Simplismos de todo a cien
La carta del director ·
«Es injusto, inútil, nada provechoso, cargar sobre las grandes comercializadoras toda la responsabilidad»«Nuestra principal demanda», explicaba el miércoles Ivana Martínez, secretaria general de la COAG de Madrid, «es un precio justo para los productos agroalimentarios. Que ... valgan lo que tengan que valer y no lo que marcan las grandes cadenas de distribución y alimentación, que son las que se llevan siempre el valor añadido». Se expresaba así durante la manifestación convocada en la capital a las puertas del Ministerio de Agricultura. Al responsable de la cartera en el gabinete de Pedro Sánchez, Luis Planas, le ha estallado un problema, el de la sostenibilidad estructural del sector agroganadero, que lejos de solucionarse como sugieren algunos líderes agrarios, o sea, echando la culpa a las cadenas de distribución, viene causado desde hace muchas décadas por un montón de factores y condicionantes de todo tipo, incluidas las propias reformas agrarias y programas y políticas europeos. No es solo, aunque también, por el aumento del SMI (Salario Mínimo Interprofesional) en casi un 30% desde hace un año. Esta crisis no afecta de la misma manera a todas las explotaciones, productos ni zonas geográficas. Ni es culpa, mucho menos, del margen de ganancia de las grandes o pequeñas distribuidoras.
Ese es, de hecho, el primer detalle que debe tener en cuenta cualquiera que quiera hacer demagogia con lo de 'un ciudadano paga el tomate a 5 y a 6 euros y a nosotros nos lo compran a 10 céntimos'. No todos los consumidores compran tomates en grandes cadenas de supermercados, algunos solo los compran como parte de comidas ya preparadas o transformados en distintas gamas de productos. Hasta los hay que prefieren acercarse al pequeño comerciante de proximidad. Irónicamente, y a pesar de que quienes optan por esto último suelen pagar más de lo que pagarían en un hipermercado, en ese caso nadie discute el margen de beneficio de la tienda. La complejidad del problema es de tal envergadura que ruboriza el simplismo con que se aborda desde algunas instancias políticas, sectoriales y sindicales.
Hoy decir «los agricultores» o «el campo» es decir poco o nada. Hay sectores con ayudas y sin ellas. Hay sectores con más necesidad de jornaleros que otros.

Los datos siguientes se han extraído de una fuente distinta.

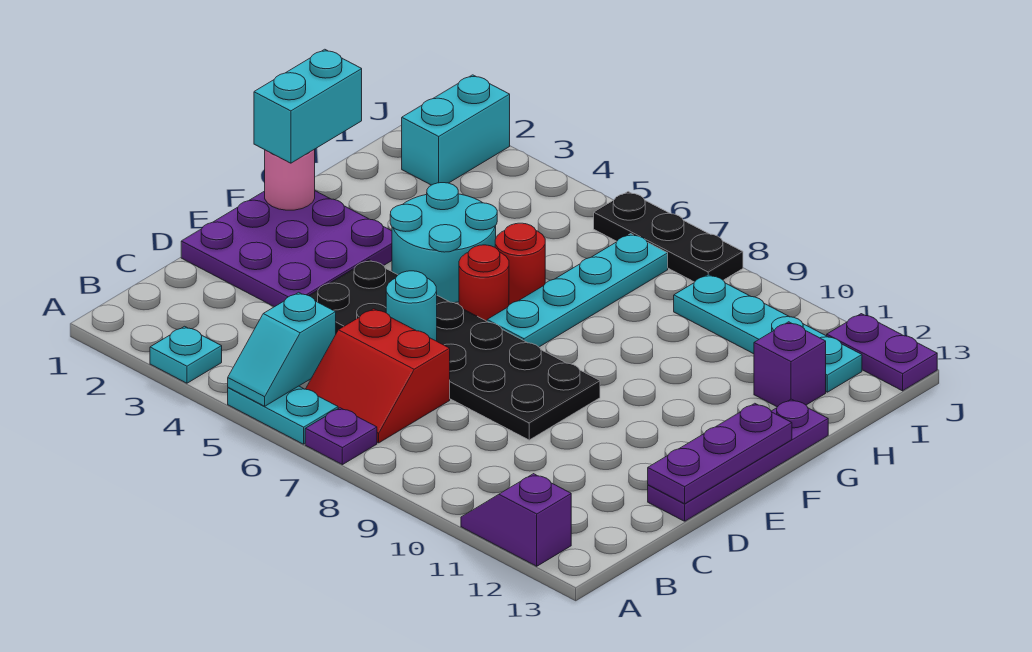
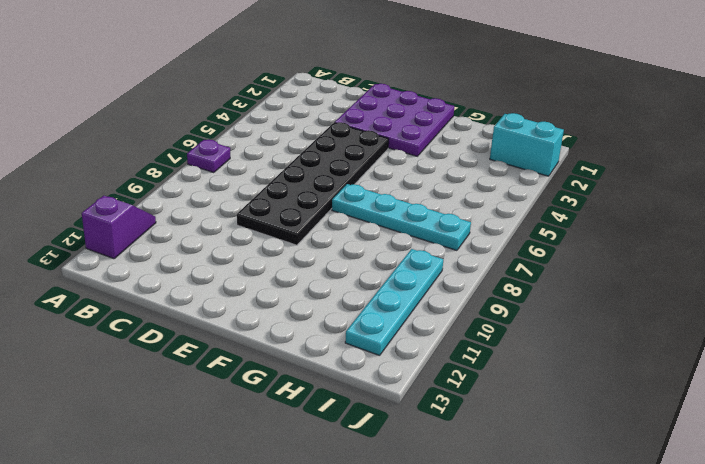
none -> cyan plate A3 level 1
none -> cyan plate A5:A6 level 1
none -> red slope B6:C7 level 1 top C

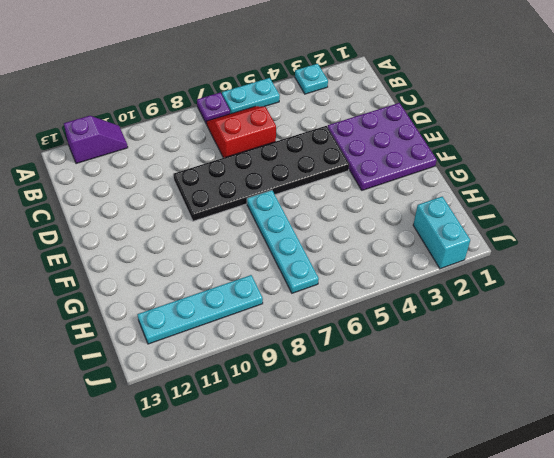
none -> purple plate D13:G13 level 1
none -> cyan round brick F4:G5 level 1
none -> red round brick F6 level 1

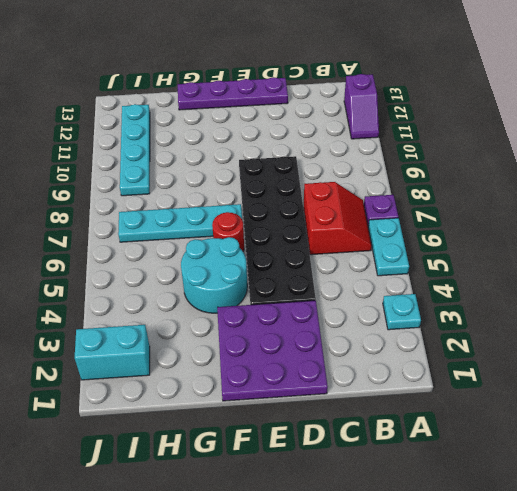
none -> red round brick G6 level 1
none -> purple brick H12 level 1
none -> black plate J6:J8 level 1

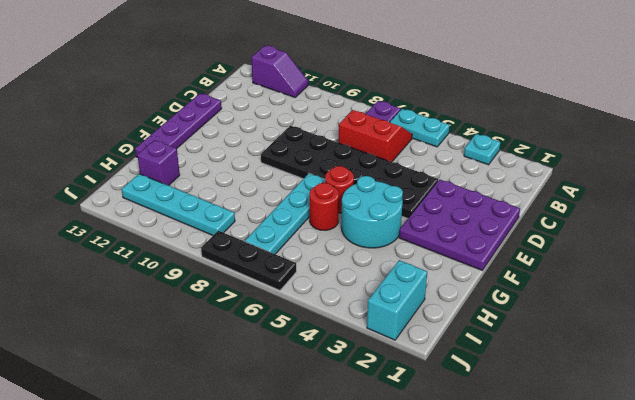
none -> purple plate J12:J13 level 1
none -> cyan slope A5:B5 level 2 top B
none -> cyan round brick D6 level 2

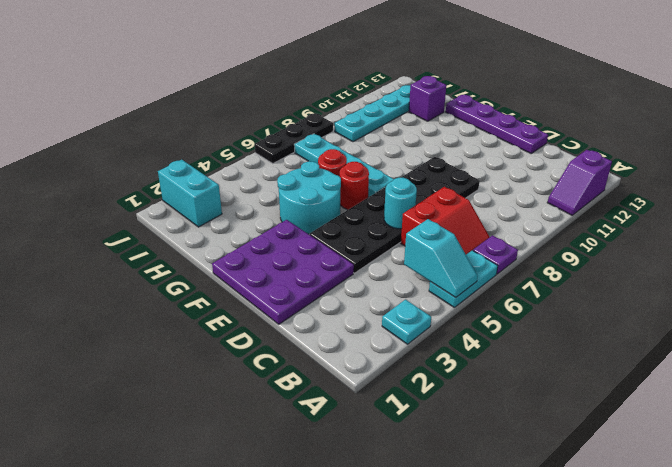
none -> purple plate J12:J13 level 1
none -> purple plate D13:F13 level 2
none -> pink round brick F1 level 2

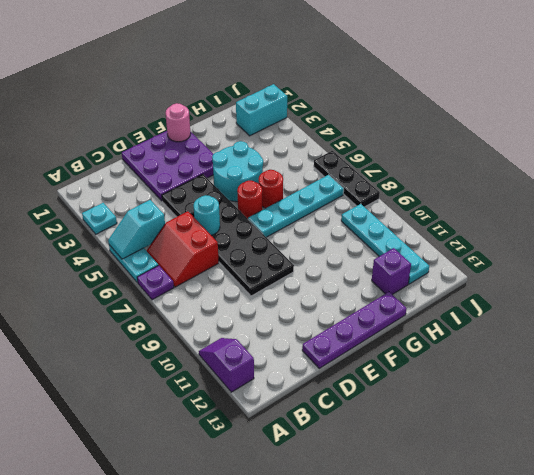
none -> purple plate J12:J13 level 1
none -> purple plate D13:F13 level 2
none -> cyan brick F1:G1 level 3

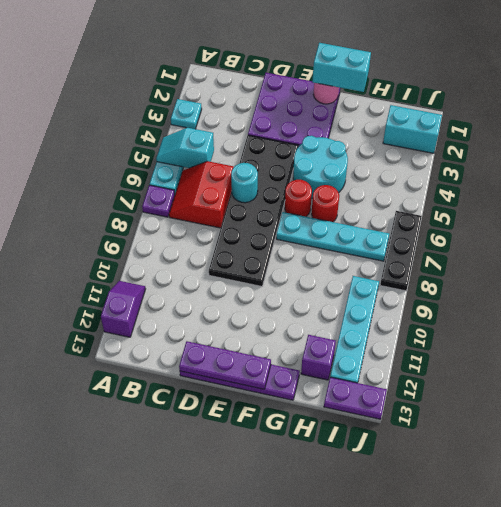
purple plate I13:J13 level 1 -> purple plate J12:J13 level 1

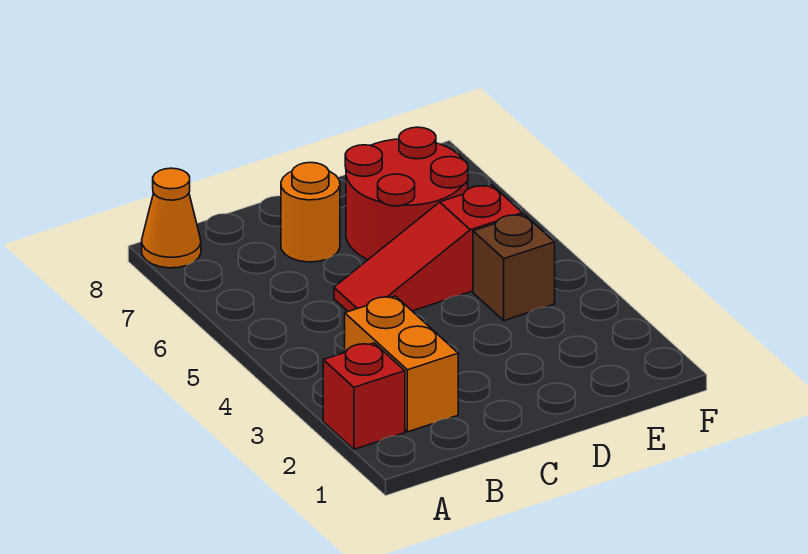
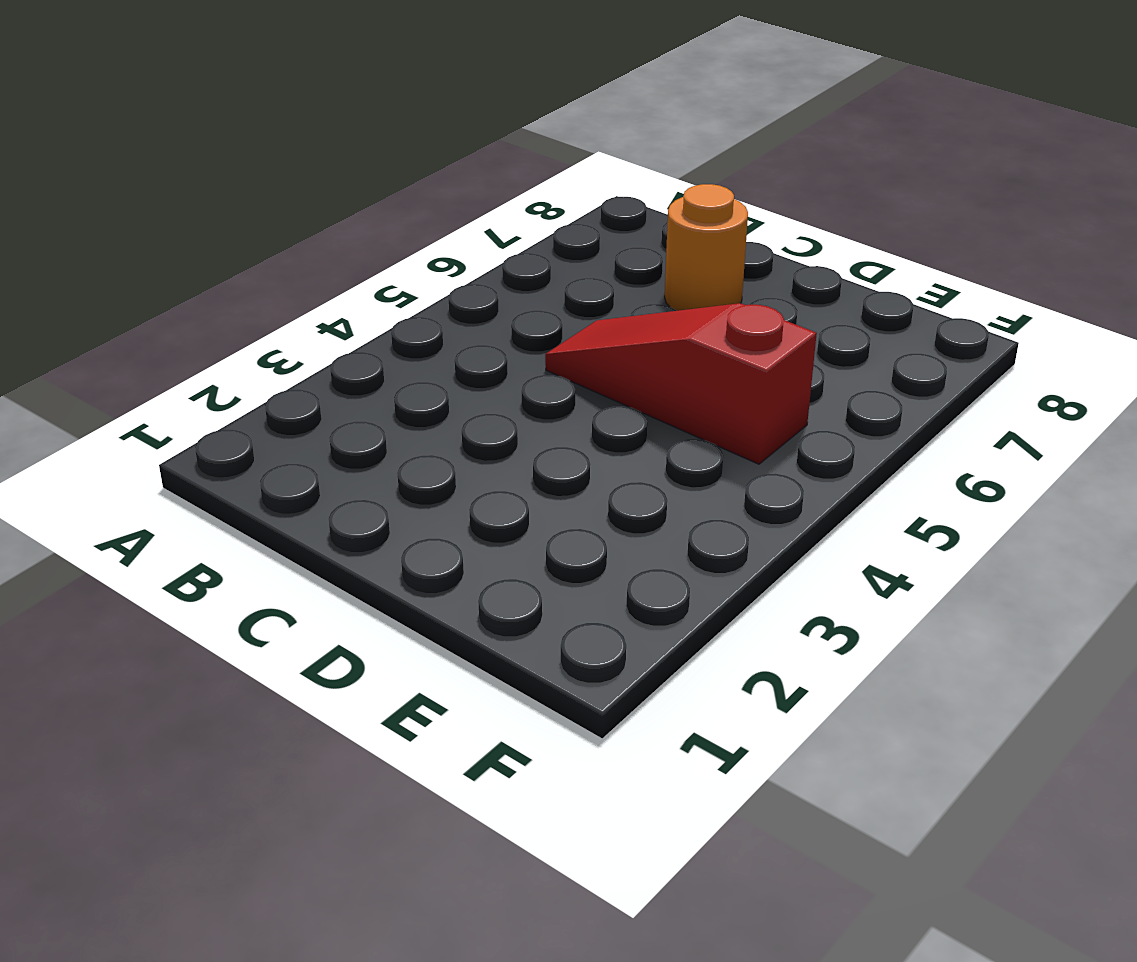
none -> red brick A2 level 1
none -> orange cone A8 level 1

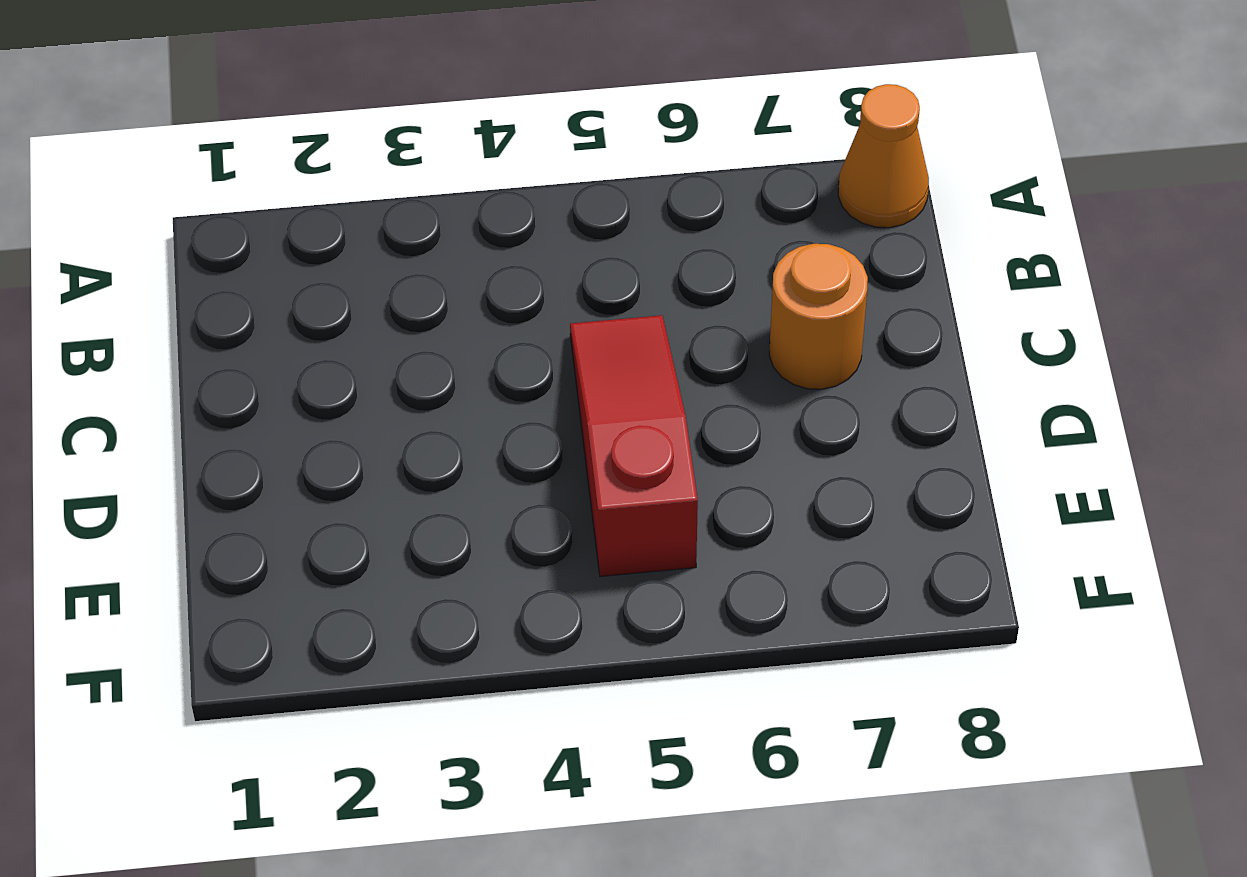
none -> red brick A2 level 1
none -> orange brick B2:B3 level 1

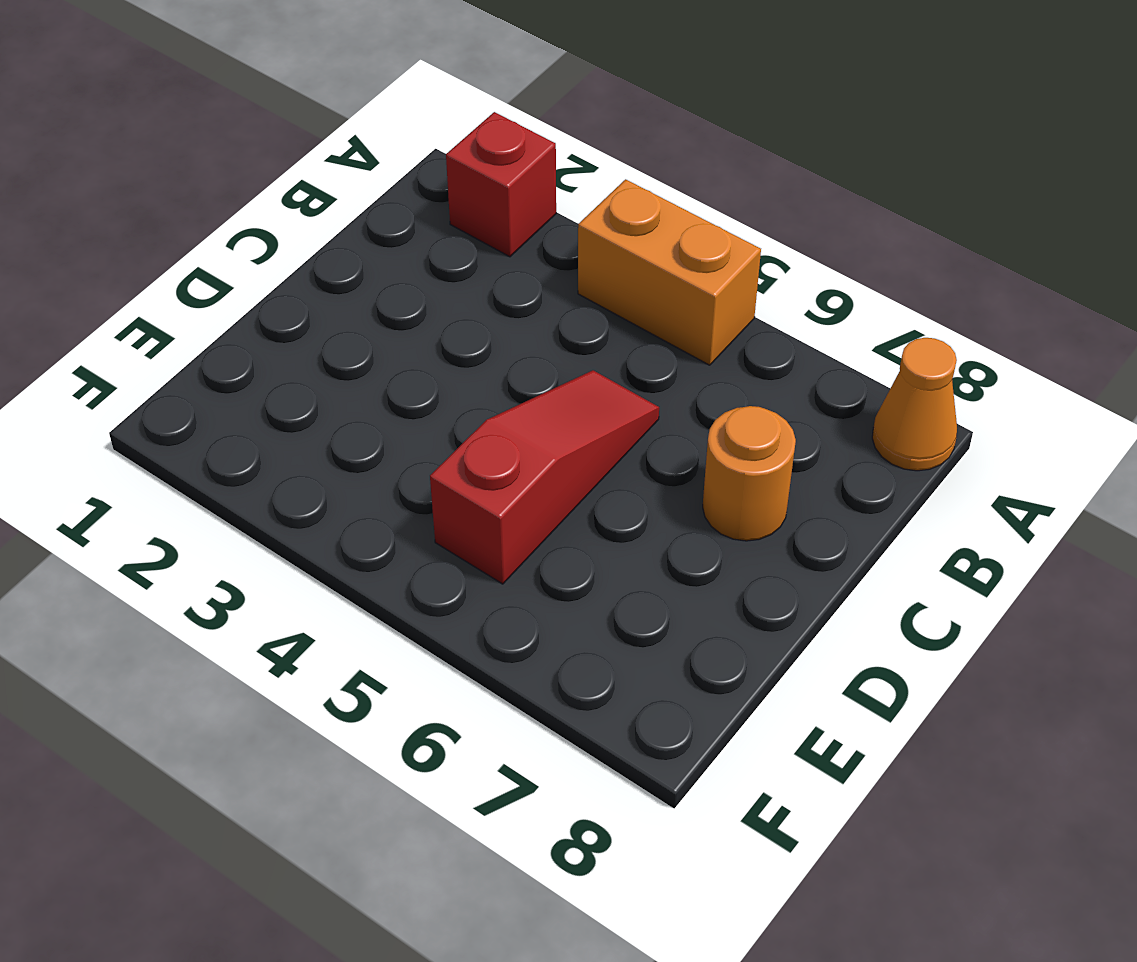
orange brick A4:A5 level 1 -> orange brick B2:B3 level 1
none -> red round brick D6:E7 level 1
none -> brown brick E4 level 1

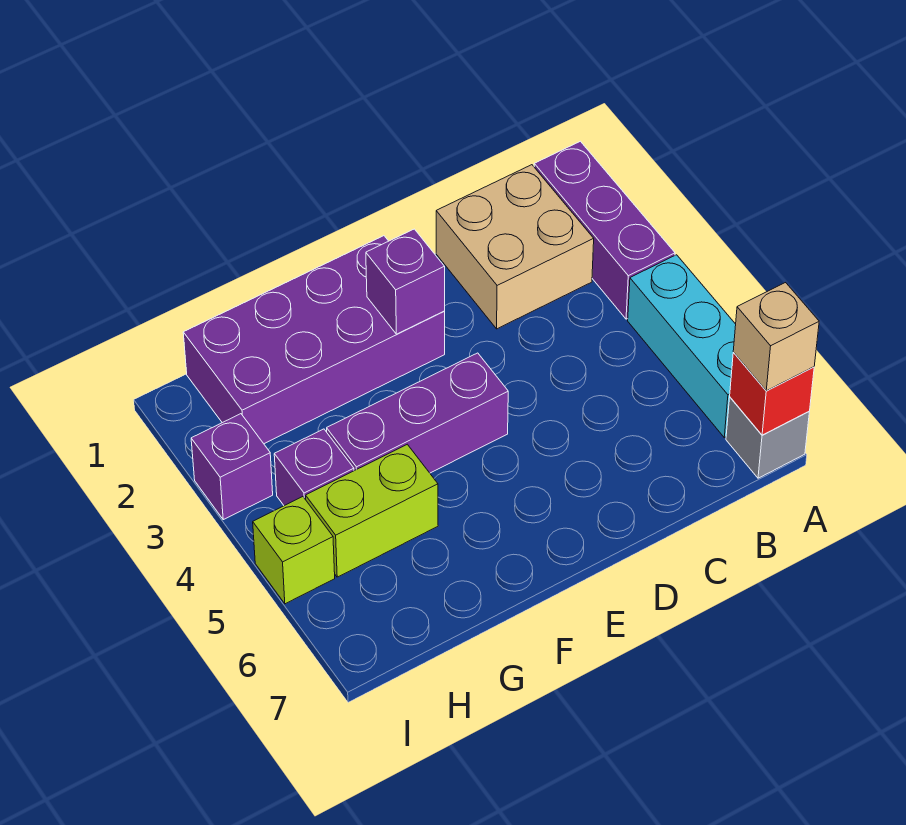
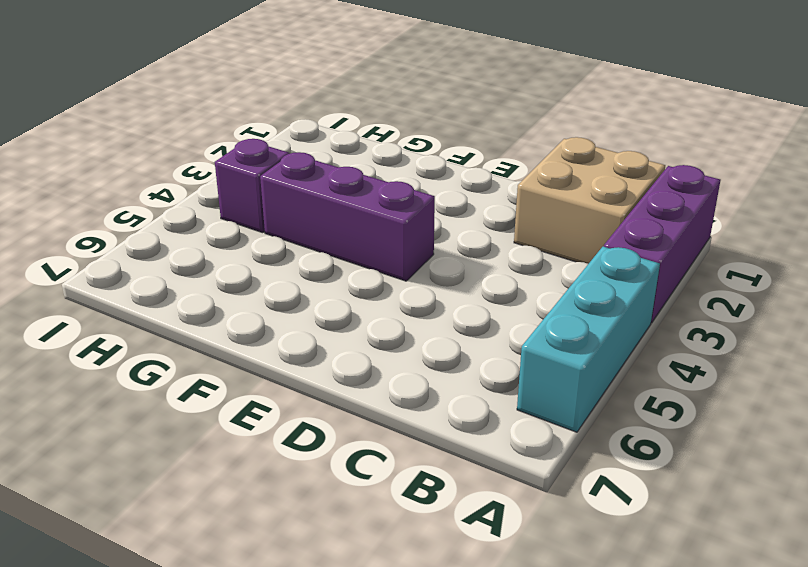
none -> grey brick A7 level 1
none -> purple brick E1:H2 level 1
none -> lime brick G5:H5 level 1

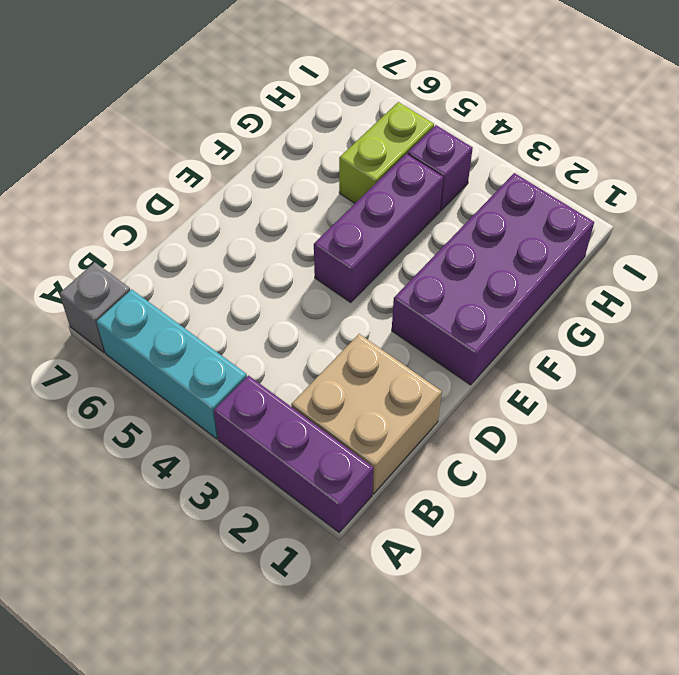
none -> purple brick I3 level 1
none -> lime brick I5 level 1
none -> red brick A7 level 2

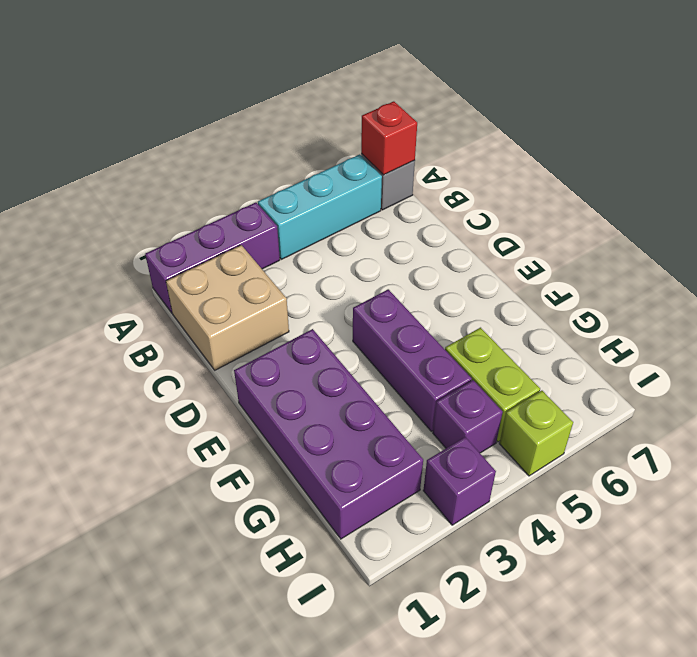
none -> purple brick E2 level 2
none -> tan brick A7 level 3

Hay productos fuertemente internacionalizados, tanto por las exportaciones –España exporta el 80% de su producción de frutas y hortalizas y solo el 7% llega a los lineales del supermercado– como por las importaciones. Otros están muy sujetos a procesos de transformación y nunca llegan del campo a la mesa… Por no hablar del ganadero, que está acuciado por los estudios de salud de la OMS, por el movimiento vegano, por animalistas, por quienes le acusan del cambio climático… Ni una alegría. Nadie plantea, siquiera, cuánto cobra un criador por el kilo de lechazo y cuánto paga un comensal en el restaurante por un cuarto en una bandeja de barro. Junto a ello, existe una gran asimetría en la evolución, dentro de un entorno globalizado y ultracompetitivo, de los distintos agentes que intervienen en la cadena alimentaria.
En paralelo a una agroganadería víctima de muchos males, incluidos los causados por sus atávicos inmovilismos, el mercado del transporte, la distribución y la comercialización han experimentado fuertes cambios e innovaciones en términos de eficiencia y productividad. Las soluciones deberían abordarse como algo más que un problema de esquema de costes. El deseo de que los productos agroalimentarios «valgan lo que tengan que valer y no lo que marcan las grandes cadenas de distribución y alimentación» es legítimo, pero impracticable. Al menos por decreto. O por el artículo 33. Y, por supuesto, es un misil en la línea de flotación de los derechos fundamentales de los consumidores. Las grandes cadenas y las pequeñas están sometidas a regulaciones y deben proteger también miles de empleos de muchas amenazas del mercado libre.
Así que es injusto, inútil, nada provechoso, cargar sobre las grandes comercializadoras toda la responsabilidad. Ellas no suben los precios del combustible ni de los insumos ni de los salarios, los seguros o la maquinaria agrícola. Tampoco imponen aranceles ni aprueban ayudas desacopladas de la producción, por ejemplo. Por lo que, en este caso como en tantos otros, los agricultores –una mayoría de ellos auténticos héroes protectores de nuestro entorno rural, los que se pelean de verdad a diario contra los terribles efectos de la despoblación– merecerían que sus problemas se abordaran desde la sensatez, la cooperación y el realismo, con una conciencia clara de la creciente globalidad con que se manifiestan los problemas de fondo en cualquier mercado. No con banderitas, falacias ni simplismos del todo a cien.